New College is a coeducational, sixth form college in Pontefract in West Yorkshire, England. It acquired academy status in 2017, forming a trust to open colleges in other areas, called the New Collaborative Learning Trust. At its last Ofsted inspection in 2014, it was rated outstanding.

History
The school on the site was originally built in the Victorian era as a slaughter house before being demolished, later it became the Pontefract Girls' High School, before finally opening as the college in 1987. In 1987 it became north east Wakefield's sixth form college known as NEW college. Previously the Motto of the college was nos excellentia per nostrum discipulus primoris ('We achieve excellence by putting our students first').

The college is now part of an academies trust named the New Collaborative Learning Trust. The CEO, Richard Fletcher, was previously the Principal at the college.

In 2014, colleges in the New Collaborative Learning Trust gave 'academic scholarship' to students to attend their school if they achieved more than 5 A grades at GCSE. They would give £500 to any student that applied for it with these said grades. Fletcher, the then vice principal, said all eligible students would be paid the £500, but 'we wouldn't know how many students would receive this until we opened.' This was labelled 'bribery’ by critics, and not an ‘ethical’ use of public funds, as it was widely reported that New College was the first free school to offer public money in this way.

> [Data segment]:
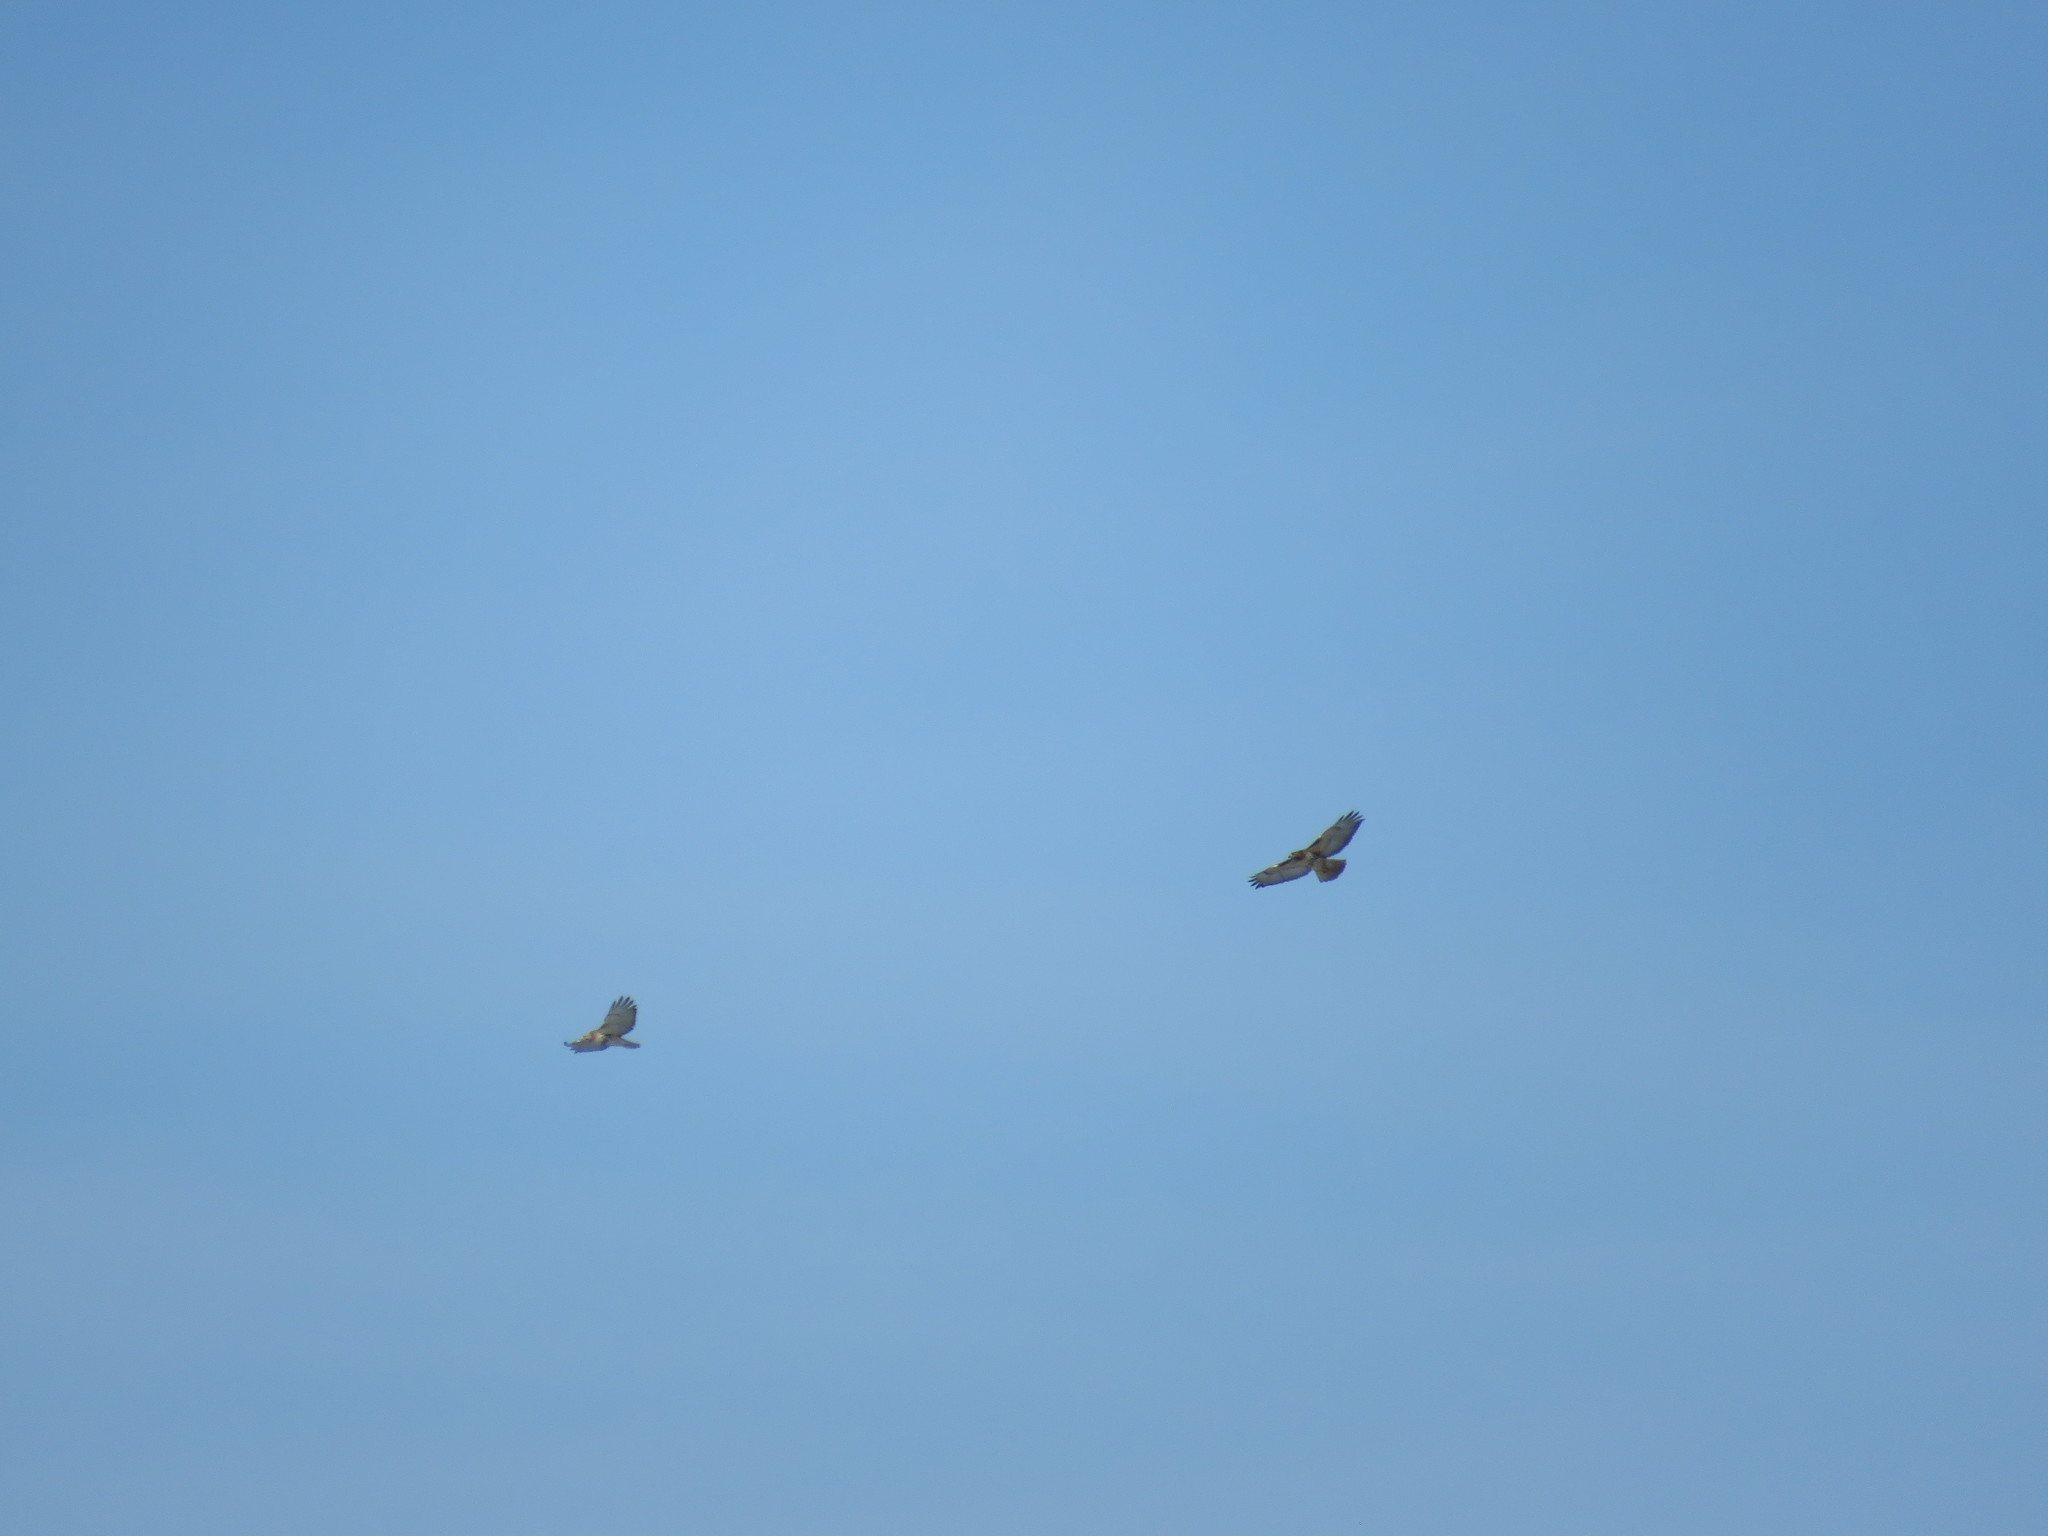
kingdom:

> [Required task]: Extend the article on New College in Pontefract past its final paragraph. The lines above have no connection to the article on New College in Pontefract.

> [Response below]:
Academics
In the academic year 2013-14 NEW College Pontefract was Ofsted Outstanding, with inspectors highlighting their heightened success rates, the development of students skills, regular rigorous assessment, and a successful management that create a culture of high expectations. They were encouraged to continue with high standards, and introduce more opportunities to look at the world of work.

In September 2016 a new New College Doncaster was opened by the NCLT with New College Bradford opened in September 2019.

In October 2020 it won the sixth-form college of the year at the Tes FE Awards 2020, achieving top in the country. The college was praised for its 100% pass rate and high grades making up 60% at A-level and 90% in BTEC courses. It was also praised by the judges for its employability training and training for progression to higher education, and its wide range on extracurricular and supercurricular activities.

Notable alumni
Tim Bresnan - England international cricketer.
Tom Briscoe - Rugby league player for Super League side Leeds Rhinos, who graduated in 2008
Rich Johnston - Cartoonist, writer and journalist.
Gill Isles - TV producer.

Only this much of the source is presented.